城田優、川栄李奈を“壊しちゃうんじゃないか”と思った 身長差38センチの対決

城田優、川栄李奈を“壊しちゃうんじゃないか”と思った 身長差38センチの対決

映画『亜人』城田優、川栄李奈インタビュー クランクイン!

 佐藤健と綾野剛が熾烈な闘いを繰り広げる映画『亜人』。不死身の肉体を持つ亜人たちが、特殊能力「IBM」を駆使してぶつかり合うエンドレスバトルの実写化が話題を呼んでいる。今回は、同映画で対峙する城田優と川栄李奈の二人が、38センチの身長差を活かした迫力満点のバトルシーンの舞台裏を語ってくれた。

 本作は、桜井画門の同名漫画が原作のアクション映画。自分が“亜人”だと知った永井圭(佐藤)が、生き延びる道を模索しながら、亜人のテログループに立ち向かう様を描く。川栄は亜人管理委員会トップの戸崎優の秘書兼ボディーガードである下村泉に、城田は国内2例目の亜人・田中に扮する。

 並ぶとまるで優しいお兄ちゃんと可愛い妹の絵面になってしまう二人は、過去にお互いの主演舞台を観に行ったと明かし、共演を「楽しみにしていた」と口を揃える。そして、本作について川栄が「最初から最後までアクションシーンが多くて、スピード感がすごい作品」と言えば、城田も「テンポが良くて、疾走感がある。あっという間に終わる映画」と評価した。

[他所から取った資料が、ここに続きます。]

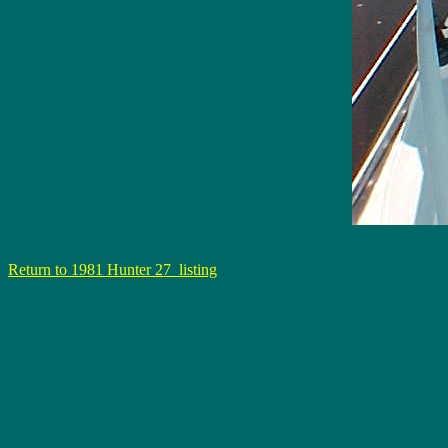
Return to 1981 Hunter 27 listing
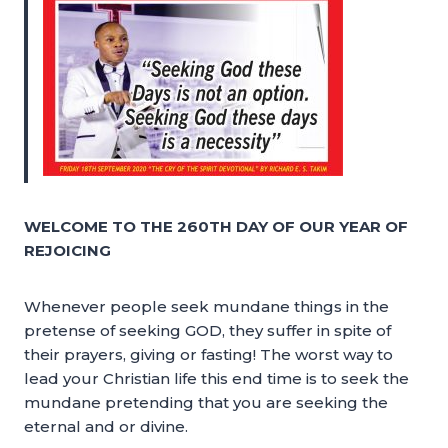
WELCOME TO THE 260TH DAY OF OUR YEAR OF
REJOICING
Whenever people seek mundane things in the
pretense of seeking GOD, they suffer in spite of
their prayers, giving or fasting! The worst way to
lead your Christian life this end time is to seek the
mundane pretending that you are seeking the
eternal and or divine.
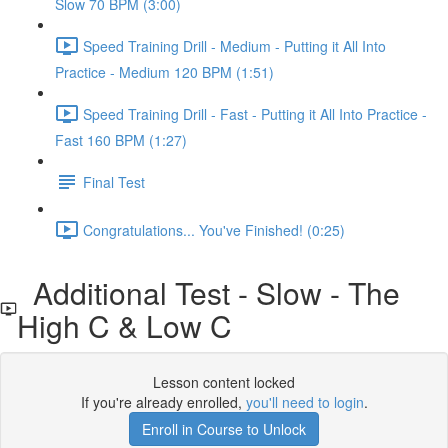
Slow 70 BPM (3:00)
Speed Training Drill - Medium - Putting it All Into
Practice - Medium 120 BPM (1:51)
Speed Training Drill - Fast - Putting it All Into Practice -
Fast 160 BPM (1:27)
Final Test
Congratulations... You've Finished! (0:25)
Additional Test - Slow - The
High C & Low C
Lesson content locked
If you're already enrolled,
you'll need to login
.
Enroll in Course to Unlock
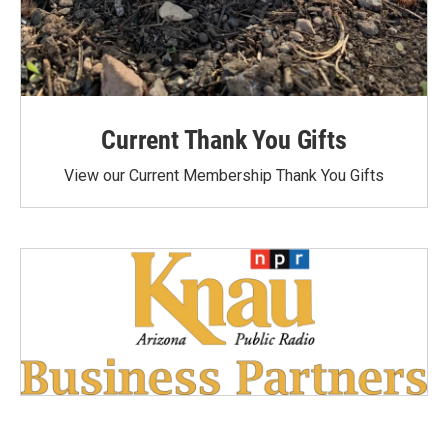
Current Thank You Gifts
View our Current Membership Thank You Gifts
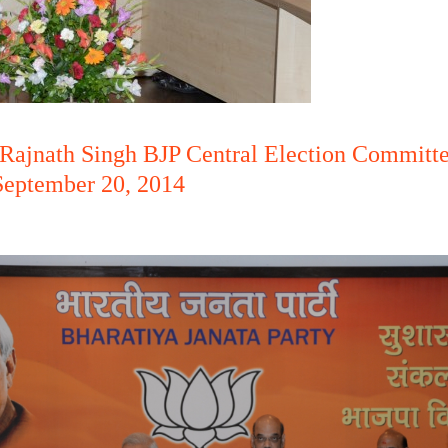
Rajnath Singh BJP Central Election Committe
September 20, 2014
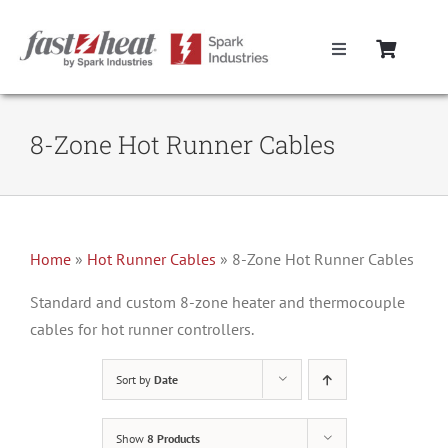
Skip
to
Toggle
content
Navigation
Home
8-Zone Hot Runner Cables
Hot Runner Controllers
Hot Runner Cables
Home
»
Hot Runner Cables
»
8-Zone Hot Runner Cables
Mold Boxes
Standard and custom 8-zone heater and thermocouple
cables for hot runner controllers.
Hot Runner Maintenance
Sort by
Date
Fast Heat Legacy Products
Show
8 Products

 城田演じる田中は、人間に憎悪を抱く亜人。「何年間も人体実験を受けたことに対する恨みを抱いているけど、同時に無関係な人間に害を及ぼすことに抵抗感もある、魅力的な人物。登場シーンが短いですが『佐藤の手下に成り下がったらもったいない』と監督に相談して、けっこうセリフやシーンごとの立ち位置を変えてもらったりしてます」と明かした。

 152センチの川栄と190センチの城田の身長差は、実に38センチ。城田は対決シーンを振り返って「“壊しちゃうんじゃないか”という怖さがありました。こちらは体もデカいし、力も強い。でもやるからには本気でやりたい。が、相手は女の子でこんなに小さくて可愛らしい。大変でしたよ(笑)。稽古の時から、何回か本当に(パンチや蹴りが)入っちゃったりして『ゴメンゴメン…!』ってなりました」と当時の心配を吐露。

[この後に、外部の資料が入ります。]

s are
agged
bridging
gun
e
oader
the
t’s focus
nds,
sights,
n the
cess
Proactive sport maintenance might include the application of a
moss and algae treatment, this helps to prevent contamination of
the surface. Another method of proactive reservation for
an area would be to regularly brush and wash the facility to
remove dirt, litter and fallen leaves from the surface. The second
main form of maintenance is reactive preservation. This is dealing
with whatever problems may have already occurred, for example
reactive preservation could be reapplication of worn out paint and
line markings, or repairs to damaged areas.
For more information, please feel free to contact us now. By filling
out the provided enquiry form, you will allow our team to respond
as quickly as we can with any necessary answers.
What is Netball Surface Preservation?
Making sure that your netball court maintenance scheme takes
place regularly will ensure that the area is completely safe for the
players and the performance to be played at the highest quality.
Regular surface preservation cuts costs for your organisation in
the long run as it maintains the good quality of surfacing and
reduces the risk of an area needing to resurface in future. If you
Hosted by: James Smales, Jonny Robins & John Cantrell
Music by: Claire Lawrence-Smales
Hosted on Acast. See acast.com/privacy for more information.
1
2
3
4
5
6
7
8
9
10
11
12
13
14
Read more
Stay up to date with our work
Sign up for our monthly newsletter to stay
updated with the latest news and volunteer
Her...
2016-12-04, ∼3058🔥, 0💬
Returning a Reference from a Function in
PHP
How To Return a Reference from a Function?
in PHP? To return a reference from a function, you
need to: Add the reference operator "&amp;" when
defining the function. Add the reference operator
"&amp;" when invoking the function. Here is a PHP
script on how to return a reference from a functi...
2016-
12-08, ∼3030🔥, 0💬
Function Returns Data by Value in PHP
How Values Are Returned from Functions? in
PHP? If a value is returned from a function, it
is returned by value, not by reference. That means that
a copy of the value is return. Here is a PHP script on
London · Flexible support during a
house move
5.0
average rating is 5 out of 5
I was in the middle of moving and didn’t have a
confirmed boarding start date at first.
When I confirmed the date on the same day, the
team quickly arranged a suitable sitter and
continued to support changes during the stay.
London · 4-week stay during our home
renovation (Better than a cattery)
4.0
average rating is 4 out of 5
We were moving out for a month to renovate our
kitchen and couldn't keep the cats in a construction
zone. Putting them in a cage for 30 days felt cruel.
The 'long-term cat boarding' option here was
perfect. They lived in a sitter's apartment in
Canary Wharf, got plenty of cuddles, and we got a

 一方、川栄は「大っきいので安心感があった」と言い、「この並びを見ると(自分が)100%負ける。それをどうしたらいいのかなという不安はあったけど、背中に乗ったり私だからこそできる技を取り入れてくれて良かったです」と話した。

 そんなアクションシーンの撮影は過酷を極め、城田は「2日間、朝から夜中までボロボロで後半記憶ない。酸欠になりながらやった」と笑うも、アクションチームの取り組みを称賛。「撮影入りする前から彼らが撮ったビデオが用意されていて、カット割りされて音楽までついてる。練習段階から頭にイメージが出来て、今までで一番やりやすかったし楽しかったです」と満足感を示した。映像作品でのアクションが初だという川栄も「恵まれてました」と同調し、躍動感あふれる動きを披露する際に着ていたビジネススーツは「ゴム製の伸びる素材だったんです」と秘密を明かしてくれた。

 完成披露試写会では綾野と佐藤の食事制限が話題になったが、城田も肉体作りに励んで「7、8キロ落とした」という。「主演の二人には同じ志とか役に対するストイックさ、責任感、物語全体をより良くしたいという意思を感じて、僕もそこへ乗っかっていた感じがあります。いい緊張感のある現場でした」と語り、「刺激を与え合える良き仲間です」と信頼感を口に。川栄とも、撮影の苦労をともに乗り越えた戦友の絆を感じさせ、終始笑い合っていた。(取材・文・写真:桜井恒二)

 『亜人』は、9月30日より全国ロードショー。